Education leaders, including OSBA Vice President LeeAnn Larsen, addressed the need for investing in education Dec. 5 before an audience of hundreds of Oregon's top business minds and government officials.

Speaking in a morning education panel at the the Oregon Business Plan's (OBP) 14th Annual Oregon Leadership Summit in Portland, Larsen said local schools would face hundreds of millions of dollars in budget cuts under the 2017-19 budget proposed last week by Oregon Gov. Kate Brown.
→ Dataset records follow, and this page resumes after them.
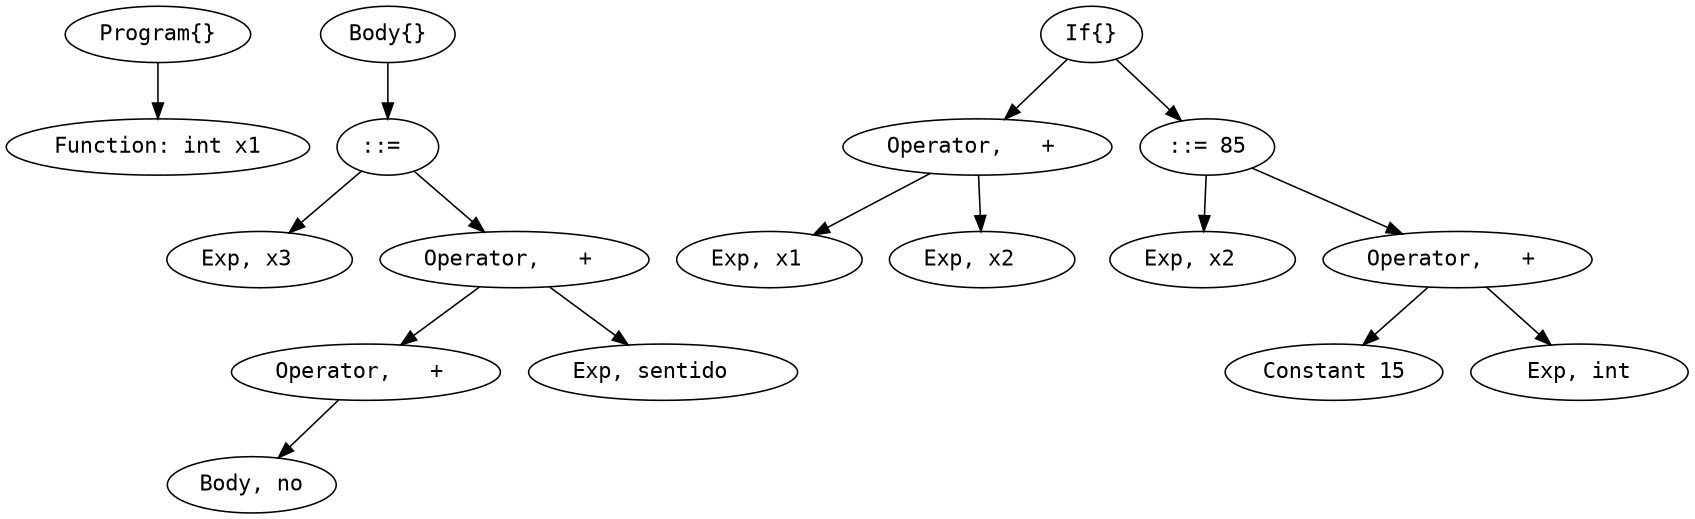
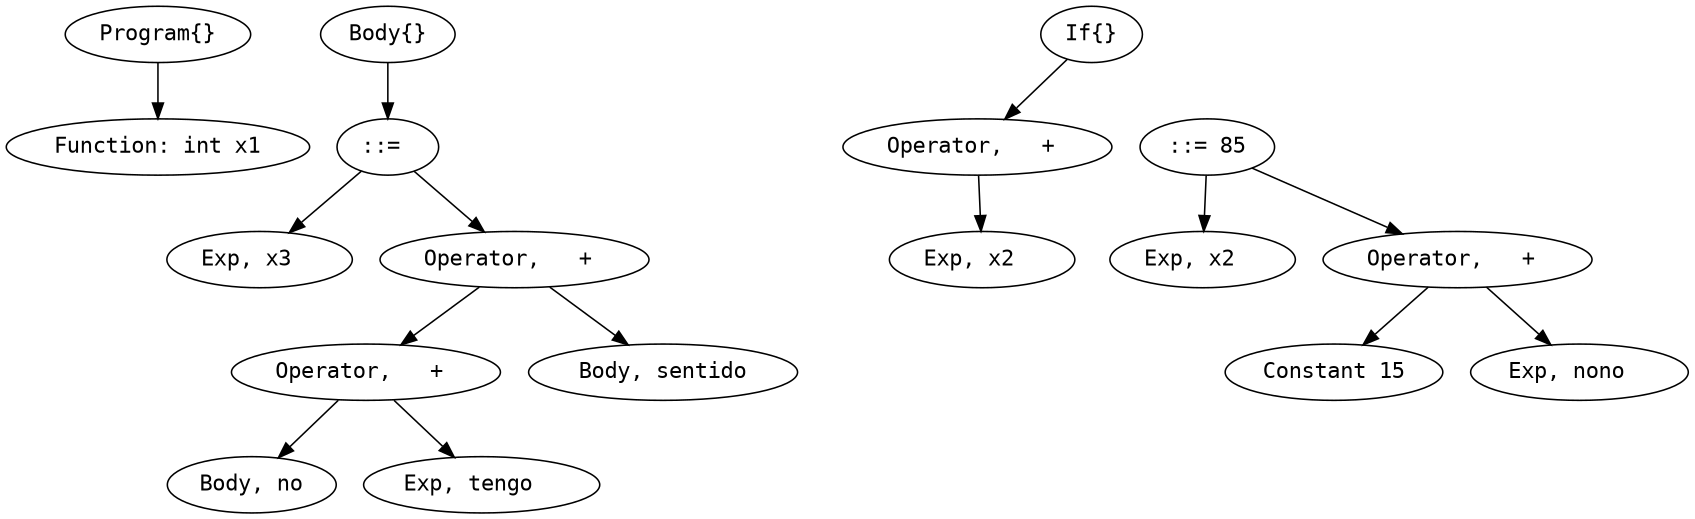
  digraph {
    fontname="DejaVu Sans Mono"
    node [fontname="DejaVu Sans Mono"]
    edge [fontname="DejaVu Sans Mono"]
    n1 [label="Program{}"]
    n2 [label="Function: int x1"]
    n3 [label="Body{}"]
    n4 [label="::= "]
    n5 [label="If{}"]
    n6 [label="Operator,   + "]
    n7 [label="::= 85"]
    n8 [label="Exp, x3  "]
    n9 [label="Operator,   + "]
-   n10 [label="Exp, x1  "]
    n11 [label="Exp, x2  "]
    n12 [label="Exp, x2  "]
    n13 [label="Operator,   + "]
    n14 [label="Constant 15"]
-   n15 [label="Exp, int"]
+   n15 [label="Exp, nono  "]
    n16 [label="Operator,   + "]
-   n17 [label="Exp, sentido  "]
+   n17 [label="Body, sentido"]
    n18 [label="Body, no"]
+   n19 [label="Exp, tengo  "]
    n1 -> n2
    n3 -> n4
    n4 -> n8
    n4 -> n9
    n5 -> n6
-   n5 -> n7
-   n6 -> n10
    n6 -> n11
    n7 -> n12
    n7 -> n13
    n9 -> n16
    n9 -> n17
    n13 -> n14
    n13 -> n15
    n16 -> n18
+   n16 -> n19
  }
In Beaverton schools, where Larsen serves as a board member, potentially $22 million in cuts loom.

"Our class sizes will go up," Larsen said.

She said Beaverton's Board has invested in career education, the arts and early learning to help boost graduation rates and reduce the achievement gap.

"When you start early you reap the benefits in graduation rates," Larsen said.

But such investments are being placed in peril, she said.

"Facing these budget cuts, it looks like we won't be able to continue," she said. "It feels like one step forward and two steps back."

Other members of the education panel were Deanna Palm of the Portland Community College Board and Bill Thorndike of the Southern Oregon University Board.

Echoing comments by business leaders earlier in the summit, Palm called for open conversation around revenue reform to pay for vital government services such as education.

"It's a conversation that has to come from all sides," Palm said. "We have to talk about how to increase revenue as well."

Earlier, Patrick Criteser, OBP's chairman, said businesses are committed to investing in education and human services, and are open to discussing all options to do so.

"We know that taxes must be part of the equation," he said.

Criteser also said businesses want to focus on cost drivers, including hundreds of millions of dollars annually related to unfunded obligations of the Public Employees Retirement System (PERS).

Rukaiyah Adams, a Board member of the Oregon Investment Council, said that unless the state faces its growing PERS debts, "we will have allowed a numeric deficit to become a moral deficit."

OSBA's primary focus in the 2017 legislative session will be addressing the revenue reform issue, including such cost drivers as PERS.